WHAT TO PRODUCE ::
Extend the passage about the Trinity nuclear test, starting right after its last sentence.

EXTRACT PROVIDED ::

Trinity was the code name of the first detonation of a nuclear weapon, conducted by the United States Army on July 16, 1945, as a result of the Manhattan Project. The new test site, named the White Sands Proving Ground, was built in the Jornada del Muerto desert about 35 miles (56 km) southeast of Socorro, New Mexico, at the Alamogordo Bombing and Gunnery Range (now part of the White Sands Missile Range).
Trinity used an implosion-design plutonium device, informally nicknamed "The Gadget" or "Christy['s] Gadget" after Robert Christy, the physicist behind the implosion method used in the device. Using the same conceptual design, the Fat Man device was detonated over Nagasaki, Japan, on August 9, 1945. The Trinity detonation produced the explosive power of about 20 kilotons of TNT (84 TJ).
Although nuclear chain reactions had been hypothesized in 1933 and the first artificial self-sustaining nuclear chain reaction (Chicago Pile-1 or CP-1) had taken place in December 1942, the date of the Trinity test is usually considered to be the beginning of the Atomic Age. It is also called Ground Zero where the first atomic bomb was detonated.

Saved entries:
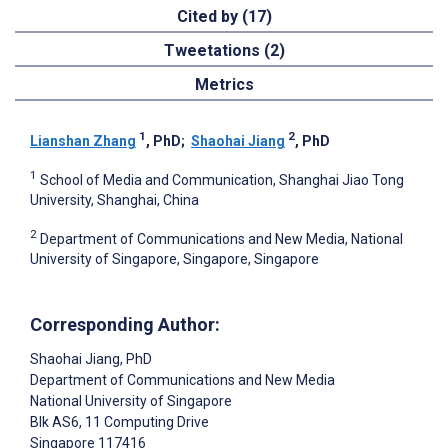
Cited by (17)
Tweetations (2)
Metrics
1
2
Lianshan Zhang
, PhD
;
Shaohai Jiang
, PhD
1
School of Media and Communication, Shanghai Jiao Tong
University, Shanghai, China
2
Department of Communications and New Media, National
University of Singapore, Singapore, Singapore
Corresponding Author:
Shaohai Jiang
, PhD
Department of Communications and New Media
National University of Singapore
Blk AS6, 11 Computing Drive
Singapore
117416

ANSWER TO THE PROBLEM ::
In 1952, the site of the explosion was bulldozed, and the remaining trinitite was disposed of. On December 21, 1965, the 51,500-acre (20,800 ha) area Trinity Site was declared a National Historic Landmark district and, on October 15, 1966, was listed on the National Register of Historic Places.
The landmark includes the base camp, where the scientists and support group lived; ground zero, where the bomb was placed for the explosion; and the Schmidt/McDonald ranch house, where the plutonium core to the bomb was assembled. Visitors to a Trinity Site open house are allowed to see the ground zero and ranch house areas. In addition, one of the old instrumentation bunkers is visible beside the road just west of ground zero.